Ha rodado en este octubre 2025 un listado de email a email, y de chat a chat de WhatsApp, como aquellas bolas de rumores telefónicas de hace 60 años. Ese listado anuncia con tono apocalíptico las “40 profesiones que van a desaparecer por la inteligencia artificial antes del año 2030”. Se mencionan intérpretes, traductores, historiadores, escritores, periodistas, economistas, profesores, matemáticos, archivistas y hasta geógrafos, como si la tecnología fuera una especie de huracán que arrasará con toda forma de conocimiento humano.
Pero ese tipo de mensaje no es nuevo. En cada etapa de la historia moderna, el miedo ha acompañado a la innovación. Cuando surgieron las máquinas de vapor, se dijo que acabarían con los obreros. Con la electricidad, que desaparecerían los artesanos. Con los computadores, que no habría más oficinistas. Y ahora, con la inteligencia artificial, el discurso se repite con el mismo tono de catástrofe. Lo que cambia es el objeto del temor, no el mecanismo del miedo.
El llamado “pánico fabricado” en torno a la inteligencia artificial no surge espontáneamente. Es una construcción mediática y económica que responde a intereses concretos. Los grandes conglomerados tecnológicos magnifican el poder de sus algoritmos para captar inversión y atención. Los gobiernos utilizan el discurso del peligro para justificar controles o regulaciones. Y los medios, movidos por la competencia de clics, reproducen titulares alarmantes que aumentan la ansiedad colectiva. El resultado es un clima de incertidumbre que muchas veces impide una reflexión serena sobre lo que realmente está ocurriendo.

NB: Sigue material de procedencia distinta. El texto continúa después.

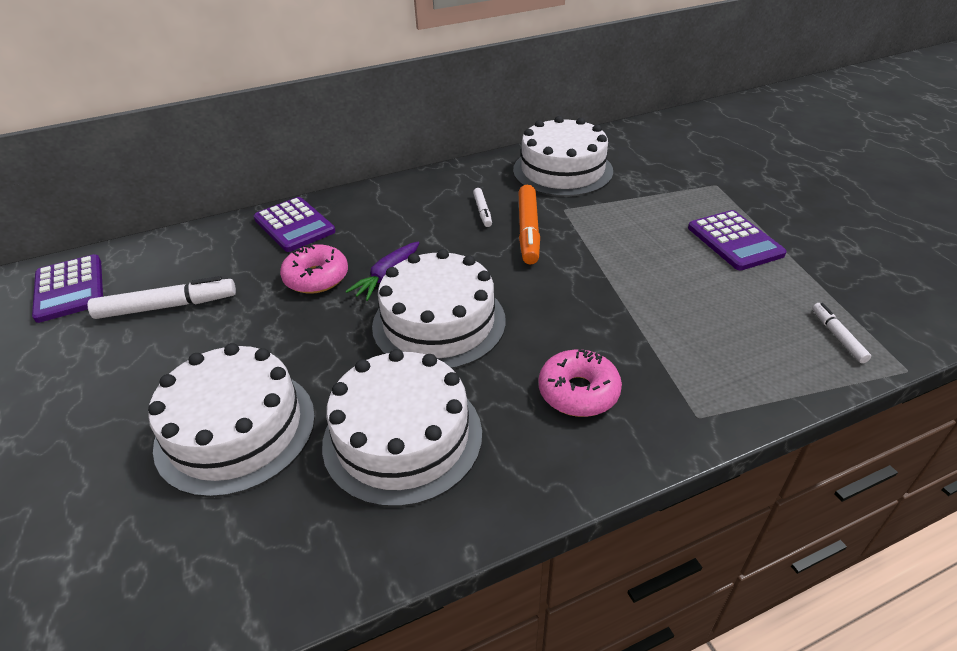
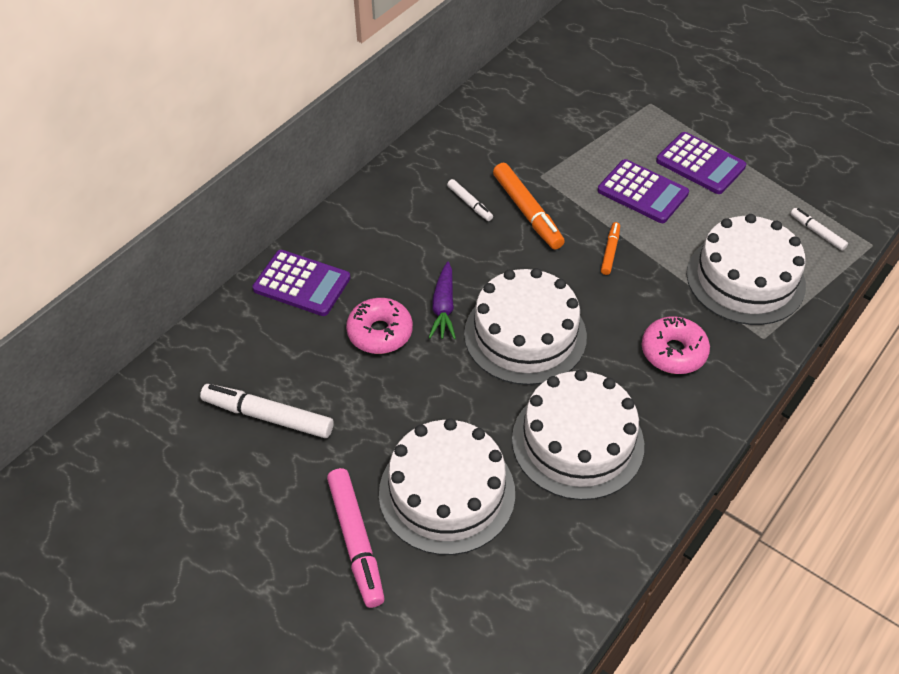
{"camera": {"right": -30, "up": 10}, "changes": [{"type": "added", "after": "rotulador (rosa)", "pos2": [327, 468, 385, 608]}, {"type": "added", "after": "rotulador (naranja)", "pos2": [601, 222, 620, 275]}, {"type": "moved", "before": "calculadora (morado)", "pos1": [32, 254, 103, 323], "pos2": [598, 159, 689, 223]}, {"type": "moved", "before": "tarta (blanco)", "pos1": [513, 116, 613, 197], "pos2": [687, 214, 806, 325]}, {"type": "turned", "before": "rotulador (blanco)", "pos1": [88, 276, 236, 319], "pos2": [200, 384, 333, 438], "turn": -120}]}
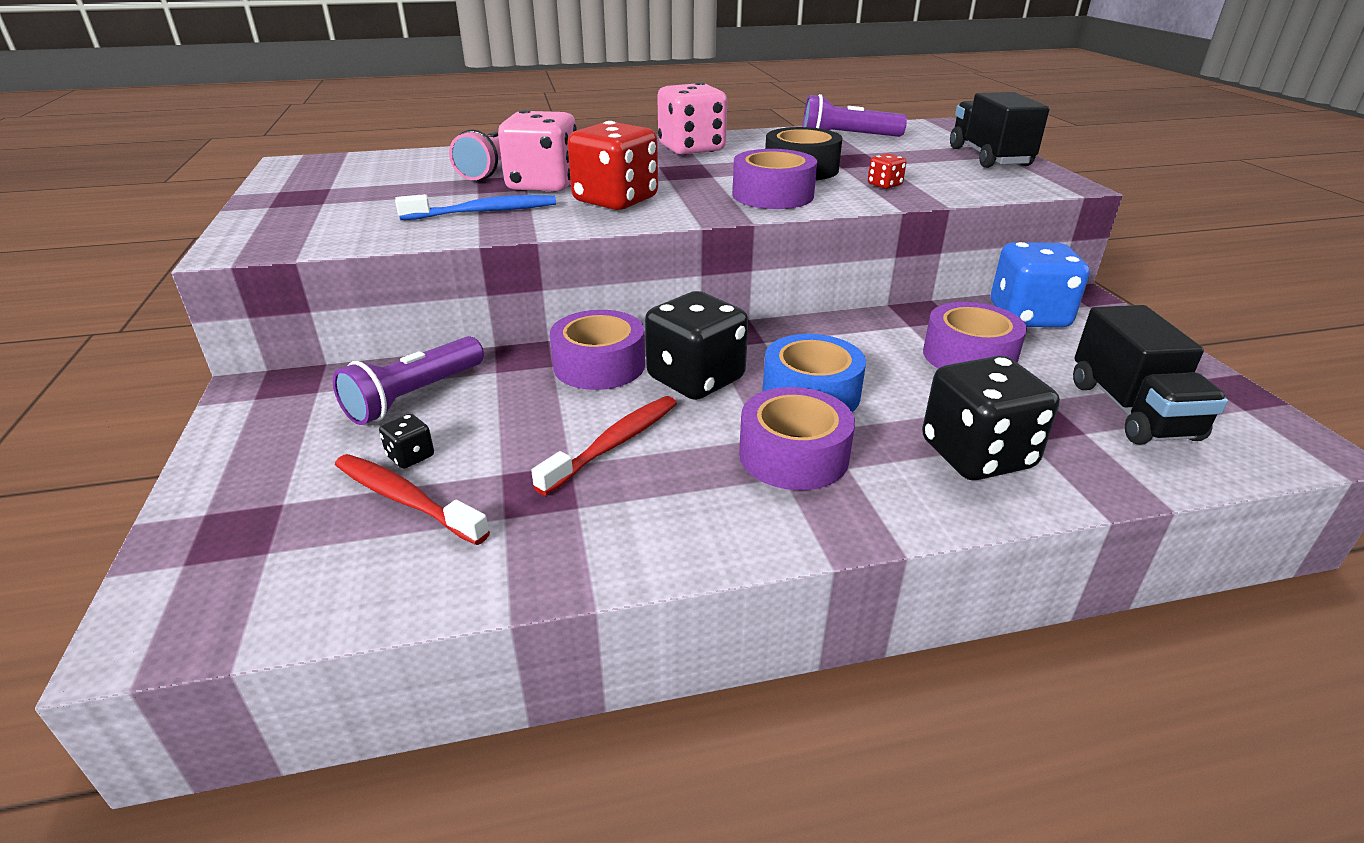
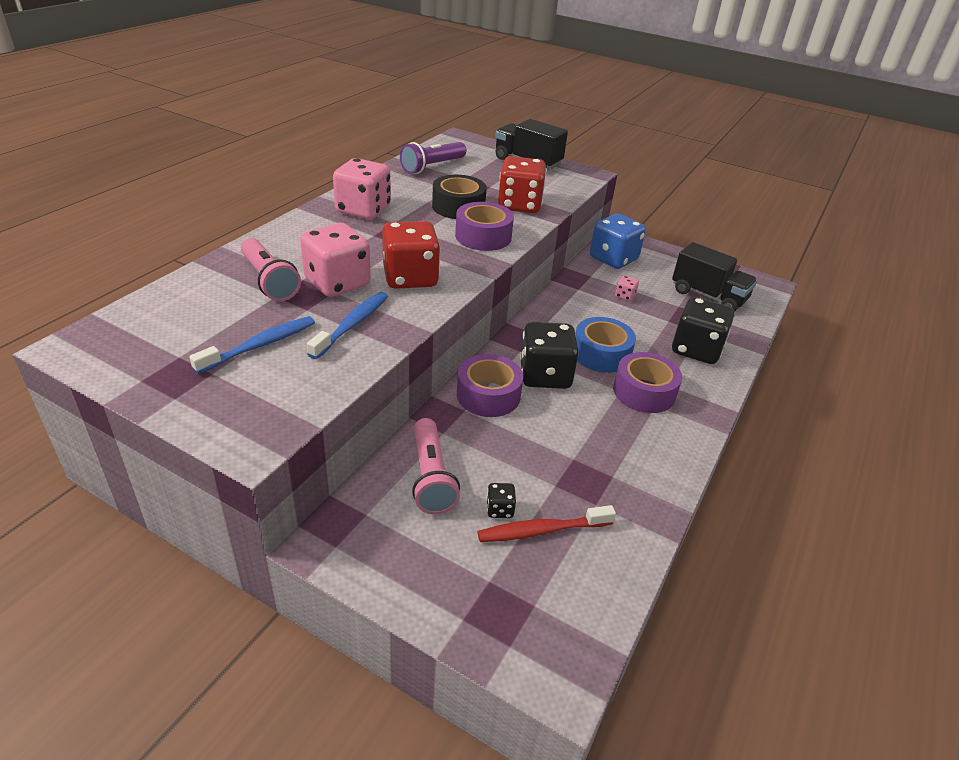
{"camera": {"right": -50, "up": 5}, "changes": [{"type": "removed", "before": "cepillo de dientes (rojo)", "pos1": [531, 396, 677, 495]}, {"type": "added", "after": "cepillo de dientes (azul)", "pos2": [189, 316, 315, 374]}, {"type": "replaced", "before": "cinta adhesiva (morado)", "after": "dado (rosa)", "pos1": [923, 302, 1027, 369], "pos2": [615, 276, 639, 301]}, {"type": "recoloured", "before": "lámpara de mano (morado)", "after": "lámpara de mano (rosa)", "pos1": [333, 336, 484, 425], "pos2": [412, 418, 460, 514]}, {"type": "resized", "before": "dado (rojo)", "pos1": [868, 153, 906, 189], "pos2": [498, 156, 547, 213], "scale": 2.35}]}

En realidad, lo que desaparece no son las profesiones, sino algunas tareas que pueden automatizarse. Un traductor no deja de ser necesario porque exista un programa que traduzca frases; un periodista no deja de ser relevante porque una máquina pueda redactar un resumen; un profesor no deja de tener valor porque una aplicación ofrezca clases virtuales. La diferencia entre la máquina y el ser humano sigue siendo esencial: la inteligencia artificial procesa datos, pero no comprende el sentido de la vida, ni la ética, ni la cultura que subyace en cada acto humano.
El riesgo más grave para los países pequeños es la dependencia tecnológica del exterior
En la República Dominicana, como en toda América Latina, el desafío no es temerle a la tecnología, sino aprender a gobernarla. La inteligencia artificial puede traer enormes beneficios si se integra con visión nacional y responsabilidad ética. Puede modernizar la agricultura, el turismo, la educación y la gestión pública. Puede ayudar a transparentar los procesos del Estado, a mejorar la eficiencia de los servicios y a ampliar el acceso al conocimiento. Pero también puede agravar las desigualdades, si los beneficios se concentran en unos pocos y si la formación técnica y humanista no acompaña el cambio.
El riesgo más grave para los países pequeños es la dependencia tecnológica del exterior. Si solo importamos software, hardware y servicios de datos, y no desarrollamos nuestras propias capacidades locales, terminaremos viviendo bajo un nuevo tipo de colonialismo digital, donde nuestros datos valen más que nuestros productos. Por eso es urgente crear una política nacional de innovación, ética digital y soberanía tecnológica.
La inteligencia artificial también plantea un reto cultural. Si los modelos lingüísticos se alimentan solo de textos extranjeros, nuestra forma de hablar, escribir y pensar puede quedar fuera del mapa digital. Es necesario formar corpus dominicanos en español, producir contenidos locales y proteger la identidad cultural de nuestro idioma y nuestra historia.
La solución no es prohibir ni temer, sino educar. La IA debe integrarse a los programas escolares y universitarios, enseñando a los jóvenes a pensar críticamente, a evaluar información y a usar las herramientas tecnológicas con sentido humano. El futuro del trabajo no será para quienes memoricen, sino para quienes interpreten, creen y orienten con criterio.
La República Dominicana tiene una oportunidad histórica de transformar el miedo en sabiduría. Si se impulsa un modelo de desarrollo tecnológico ético, transparente y participativo, la IA puede convertirse en aliada del progreso nacional. El desafío no es sobrevivir a las máquinas, sino mantener la humanidad en medio de la automatización.
El pánico fabricado puede ser rentable para algunos, pero la serenidad informada será siempre más poderosa para los pueblos. La inteligencia artificial no debe asustarnos: debe inspirarnos a ser más inteligentes, más éticos y más humanos.